Had the Canadians pulled the trigger on the NFTA’s real estate offer, the State would have enabled our competitor to produce the same products we do with power at less than one half the cost of ours, all while operating in what’s basically our backyard. It would have been disastrous to the 170 families that I work with as we would have lost clients to the local and cheaper alternative. While the region might have gained 200 jobs from the new company, it could have lost half as many due to disadvantageous competitive factors that were of the governments doing.

This sort of economic cannibalism, in which economic developers sacrifice their own to bring in the next big deal, is not unique to Confer Plastics.

Consider everything state officials did to bring silicone and chip manufacturer GlobalFoundries to the town of Malta. In 2008-2009, at the height of the Great Recession and while the state was facing a $15 billion budget gap, New York officials brokered a $1.3 billion incentive package for them, of which $650 million was cold hard cash.

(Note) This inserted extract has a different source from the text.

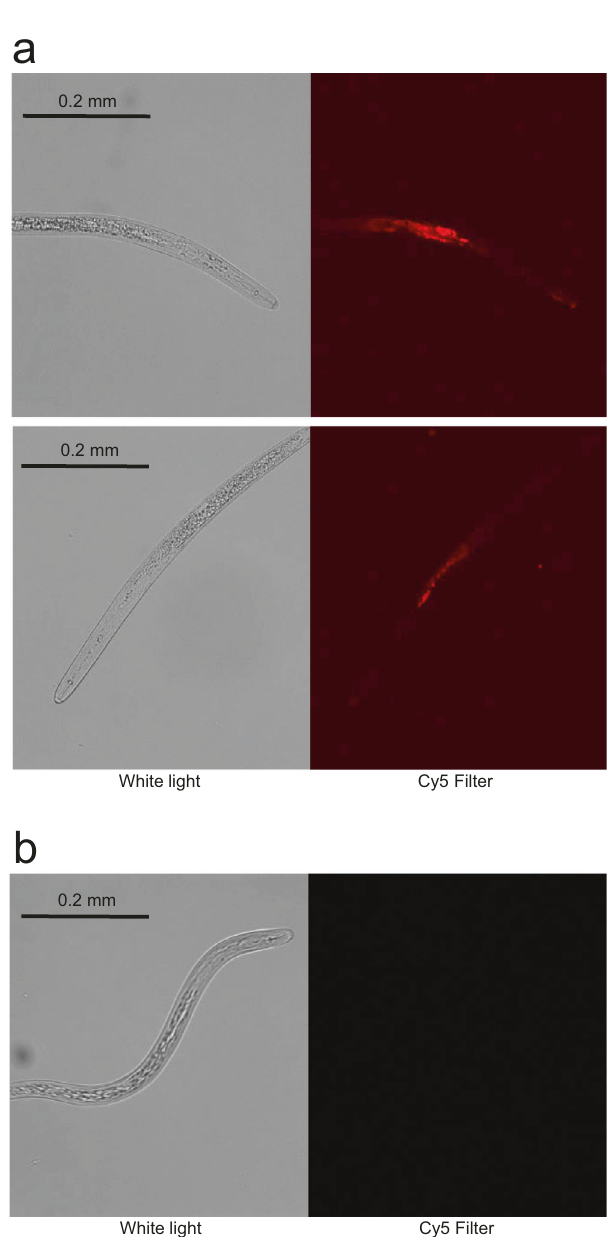
Fig. 7 Microscopic observation of ingestion of fl uorescently labeled Cry14Ab by Heterodera glycines . a Two second-stage juvenile H. glycines nematodes were fed IR680-labeled Cry14Ab at 1 mg/mL in the presence of the feeding stimulant octopamine for 24 h. Each nematode is shown under white light on the left, and with a Cy5 fi lter set on the right. The experiment was performed twice with 200 nematodes under each condition. About half ingested labeled protein, and three representative nematodes were photographed each time, of which two are shown here. b A nematode that was not fed labeled Cry14Ab, under white light on the left, and with a Cy5 fi lter set on the right. Source data are provided as a Source Data fi le.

This gave them a distinct advantage over other New York-based plants and it put the burden of funding the deal on New York taxpayers and businesses across all sectors who were attempting to survive not only the recession, but decades of malaise in New York. While GlobalFoundries grew, it was done on the backs of others.     

Also ponder what’s brokered at the local level across the state, where over the past 20 years we’ve seen a stark transformation of Industrial Development Agencies. Originally created in the late-1960s to ease the tax and regulatory burden on manufacturers (hence the “industrial” moniker) who compete across state lines and need help to stay competitive with the Ohios and Chinas of the world, the 113 IDAs have deviated from their original intent and now grant, in volume, tax breaks to retail projects (automotive lots, hotels, malls and more) who aren’t competing out-of-state, but instead are competing directly with businesses in their neighborhoods and nearby towns and cities.

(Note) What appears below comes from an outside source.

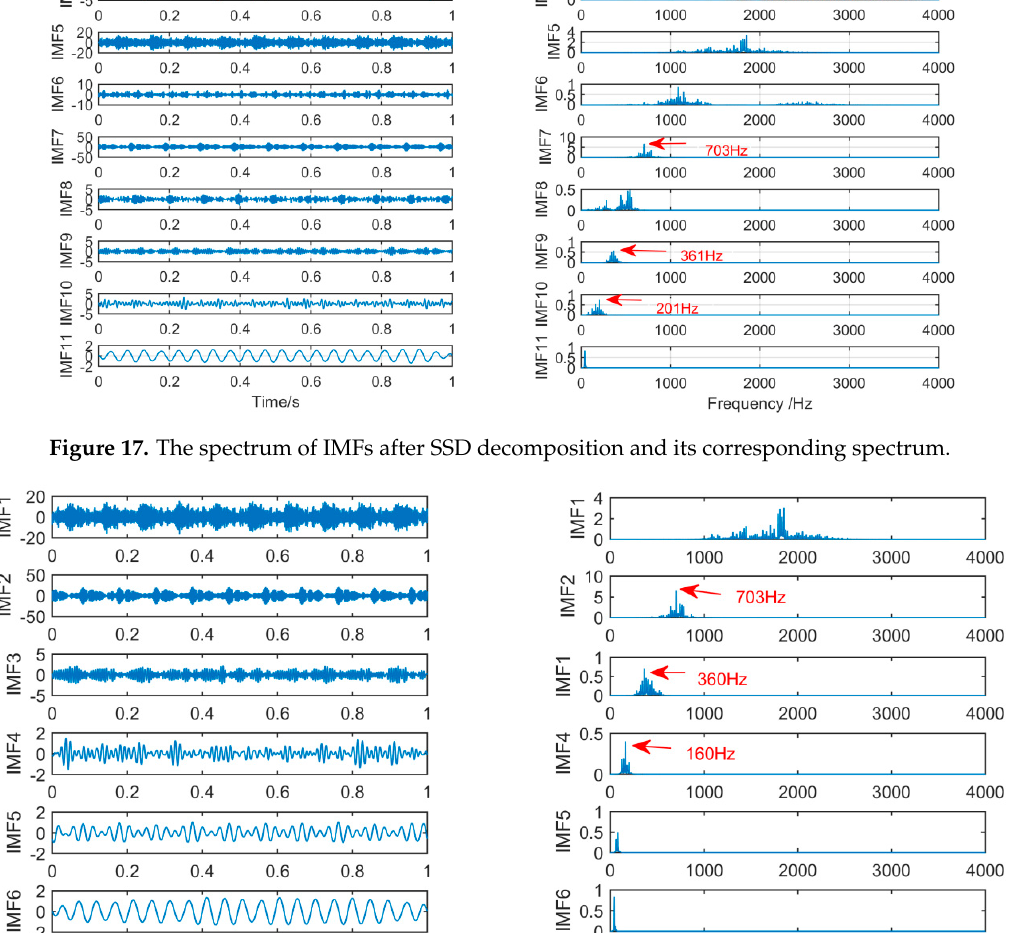
Figure 18. The spectrum of IMFs after MSSD decomposition and its corresponding spectrum.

The direct outcomes of those practices are two-fold. First, well-established retailers and hotels lose clients (and therefore revenues and employees) because their costs to do business (sales taxes, property taxes) are much higher than the competitors granted favor. Secondly, neighboring counties end up stealing companies and/or jobs from one another and never really create them when looked at from a regional standpoint.

You can certainly appreciate some of the efforts and intent of economic development officials (most want to make the economy in their community, region or state better), but they tend to be a little overzealous at times. That can be dangerous, because that ends up cannibalizing jobs in one place to make jobs in another. In that case, economic value isn’t created, it’s only shifted -- at the whim of government.

To make economic development work properly they need to drop the blinders and parochialism and approach things with a collective or regional view and ask two critical questions: Who wins? Who loses? They’d be surprised by the answers.